** WHAT YOU HAVE TO DO **
Reproduce the lines from the items below without any change, starting with the line that contains "Comme tous les petits lutins de la Forêt des" and continuing through the line that contains "anguille ?)", with both of those lines included.

■ ■ ■ ■ ■ ■ ■

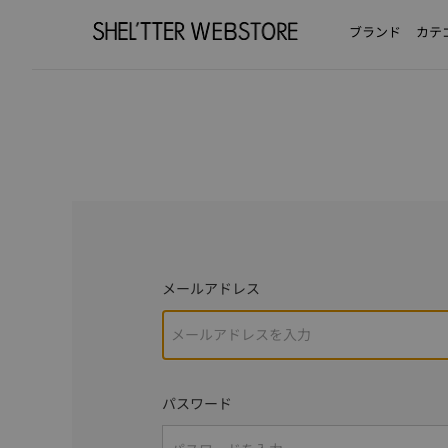
ブランド
カテ
メールアドレス
パスワード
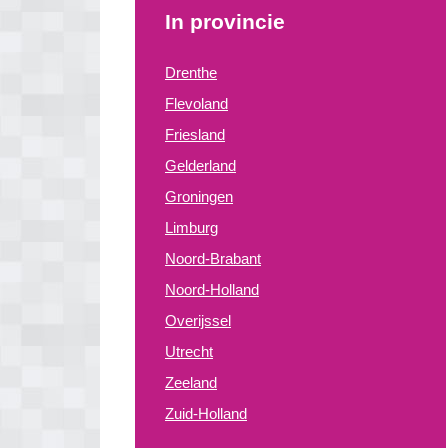
In provincie
Drenthe
Flevoland
Friesland
Gelderland
Groningen
Limburg
Noord-Brabant
Noord-Holland
Overijssel
Utrecht
Zeeland
Zuid-Holland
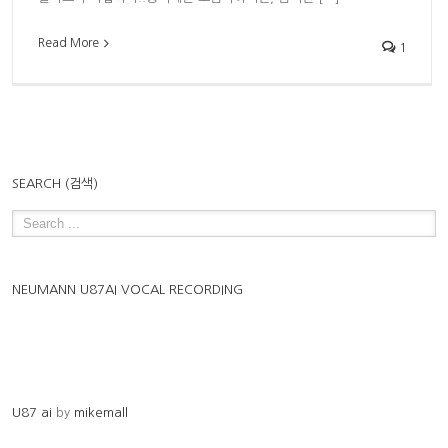
Read More
1
SEARCH (검색)
NEUMANN U87AI VOCAL RECORDING
U87 ai
by
mikemall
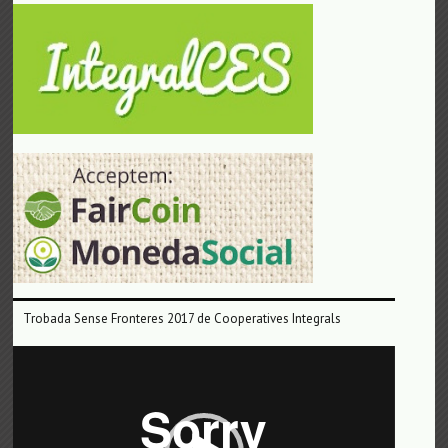
Trobada Sense Fronteres 2017 de Cooperatives Integrals
Reproductor
de
vídeo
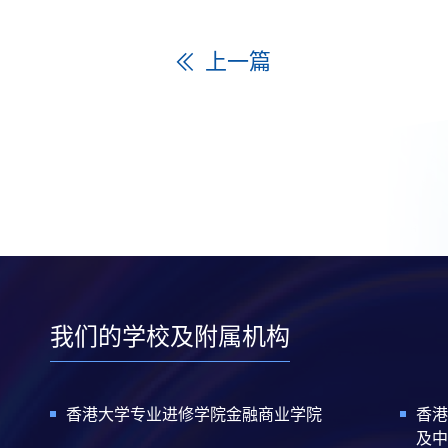
上一篇
我们的学校及附属机构
香港大学专业进修学院金融商业学院
香港
及中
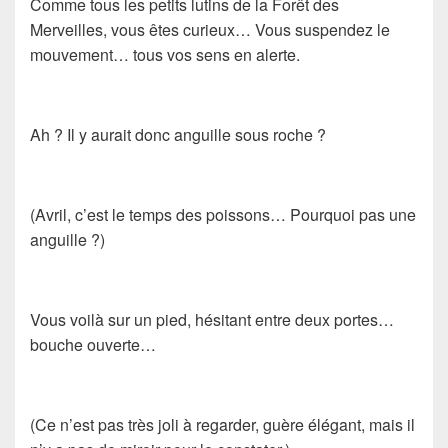
Comme tous les petits lutins de la Forêt des
Merveilles, vous êtes curieux… Vous suspendez le
mouvement… tous vos sens en alerte.
Ah ? Il y aurait donc anguille sous roche ?
(Avril, c’est le temps des poissons… Pourquoi pas une
anguille ?)
Vous voilà sur un pied, hésitant entre deux portes…
bouche ouverte…
(Ce n’est pas très joli à regarder, guère élégant, mais il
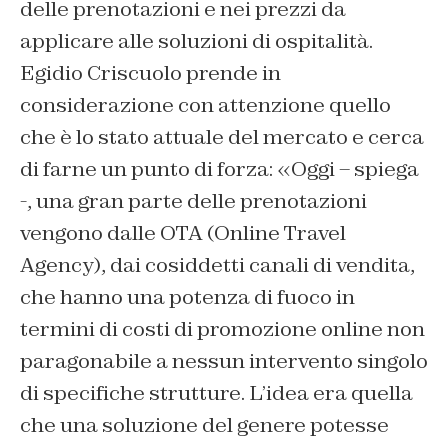
delle prenotazioni e nei prezzi da
applicare alle soluzioni di ospitalità.
Egidio Criscuolo prende in
considerazione con attenzione quello
che è lo stato attuale del mercato e cerca
di farne un punto di forza: «Oggi – spiega
-, una gran parte delle prenotazioni
vengono dalle OTA (Online Travel
Agency), dai cosiddetti canali di vendita,
che hanno una potenza di fuoco in
termini di costi di promozione online non
paragonabile a nessun intervento singolo
di specifiche strutture. L’idea era quella
che una soluzione del genere potesse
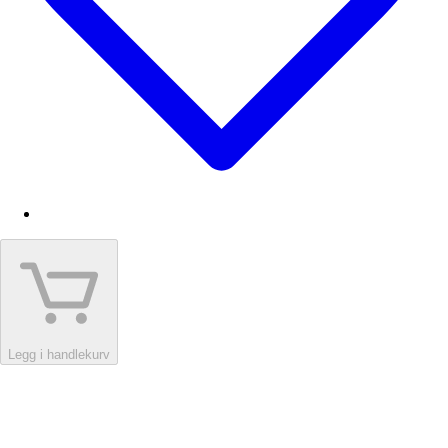
Legg i handlekurv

■ ■ ■ ■ ■ ■ ■

** REPLY **
Comme tous les petits lutins de la Forêt des
Merveilles, vous êtes curieux… Vous suspendez le
mouvement… tous vos sens en alerte.
Ah ? Il y aurait donc anguille sous roche ?
(Avril, c’est le temps des poissons… Pourquoi pas une
anguille ?)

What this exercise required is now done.